Les résultats de l'évaluation RSE
permettent
de comprendre comment
l’entreprise est positionnée. On peut également utiliser ces
résultats pour communiquer sur l’engagement de l’entreprise en matière de RSE, avec les parties prenantes.
Comment
entrevoyez-vous l’avenir de la RSE dans les entreprises africaines ?
Tant que nous
continuerons à faire du formalisme ou du conformisme à l’occidental, nous serons
moins innovants en matière
de RSE ! Si
nous mettons la
question de l’intégration volontaire au centre des préoccupations environnementales, sociales et
économiques, nous ferons
de la RSE quelque chose de très naturel. Et c’est
d’ailleurs ainsi que cela aurait dû être, quelque chose de naturel, de
spontané.
Précisons qu’il
est peu probable
qu’une loi soit instaurée sur la
RSE, autrement dit, cela rentrerait dans
le domaine du
Droit, tout simplement avec une
réprimande de tout manquement. La
RSE demeure avant tout un acte de volontariat. La notion de responsabilité dans
la RSE est certes juridique (le respect des lois du pays), mais elle est avant
tout et surtout une responsabilité morale.

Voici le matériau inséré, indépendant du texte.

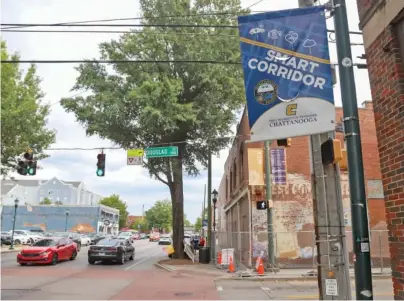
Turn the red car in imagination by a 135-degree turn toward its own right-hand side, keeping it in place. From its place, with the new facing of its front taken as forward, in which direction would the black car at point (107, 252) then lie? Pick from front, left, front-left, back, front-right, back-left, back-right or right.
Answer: right

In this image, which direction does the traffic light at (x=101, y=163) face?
toward the camera

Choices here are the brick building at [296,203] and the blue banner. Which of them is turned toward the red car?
the brick building

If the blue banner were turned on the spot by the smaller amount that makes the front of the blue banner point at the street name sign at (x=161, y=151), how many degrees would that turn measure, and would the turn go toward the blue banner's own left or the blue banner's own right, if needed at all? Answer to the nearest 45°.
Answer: approximately 135° to the blue banner's own right

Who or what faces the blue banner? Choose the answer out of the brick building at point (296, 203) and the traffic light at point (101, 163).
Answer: the traffic light

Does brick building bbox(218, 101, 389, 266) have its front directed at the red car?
yes

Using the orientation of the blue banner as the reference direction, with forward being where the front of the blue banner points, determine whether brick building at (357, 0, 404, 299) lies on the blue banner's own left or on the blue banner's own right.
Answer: on the blue banner's own left

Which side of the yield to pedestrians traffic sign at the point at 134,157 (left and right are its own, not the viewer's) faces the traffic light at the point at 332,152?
front

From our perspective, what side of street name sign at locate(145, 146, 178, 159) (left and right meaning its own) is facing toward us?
front

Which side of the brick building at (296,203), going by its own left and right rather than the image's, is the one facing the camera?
left

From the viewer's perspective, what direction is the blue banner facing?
toward the camera

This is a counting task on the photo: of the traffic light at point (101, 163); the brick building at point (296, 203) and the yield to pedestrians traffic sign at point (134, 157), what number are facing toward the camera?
2

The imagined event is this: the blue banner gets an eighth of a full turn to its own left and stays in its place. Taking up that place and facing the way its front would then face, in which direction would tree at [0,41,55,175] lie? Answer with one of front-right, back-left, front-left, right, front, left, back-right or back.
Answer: back

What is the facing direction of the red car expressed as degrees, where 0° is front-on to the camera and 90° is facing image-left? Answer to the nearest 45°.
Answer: approximately 45°

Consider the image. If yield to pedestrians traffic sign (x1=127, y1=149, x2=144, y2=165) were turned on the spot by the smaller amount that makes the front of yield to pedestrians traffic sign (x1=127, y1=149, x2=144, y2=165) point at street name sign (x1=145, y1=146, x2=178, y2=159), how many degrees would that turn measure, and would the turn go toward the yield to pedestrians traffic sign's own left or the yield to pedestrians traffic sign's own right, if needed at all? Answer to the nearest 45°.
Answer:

C’est pourquoi la sanction
de la RSE n’est
pas d’abord la répression, mais plutôt une pression même
si finalement, les conséquences pourraient être les mêmes (que la loi interdise
à une entreprise de continuer à fonctionner ou que les consommateurs la
boycottent, le résultat final peut être la cessation d’activité de
l’entreprise). En somme, nous
n’avons pas besoin d’avoir une épée de Damoclès au-dessus de nos
têtes pour faire de la RSE une priorité,
cela devrait aller de soi.
Votre mot de fin, Docteur…
Pour nous
africains, il serait intéressant de puiser dans notre socle culturel pour
mener des actions RSE.
Une anecdote à vous partager, pour terminer. J’ai eu l’occasion de
dispenser un cours dans une prestigieuse école de commerce en plein cœur de
Paris dont je tairai, volontairement, le nom. J’avais eu comme étudiants lors
de ce cours, des DRH de grands groupes européens qui connaissaient très peu sur l’Afrique et de ses réalités,
mais ce sont eux qui ont pourtant la charge de définir la politique de la GRH et
de la RSE de nos organisations. C’est donc logique que nous
soyons souvent complètement
à côté de la plaque en matière de pratique RSE si nos gestionnaires sur
place ne peuvent pas utiliser notre ancrage historique, social et culturel pour
toucher et régler nos problèmes.
La RSE est pour moi,
toute naturelle ; il faut puiser dans les éléments de référence
et de différenciation de notre culture, de notre société et de notre
histoire pour nous affirmer, voire nous imposer.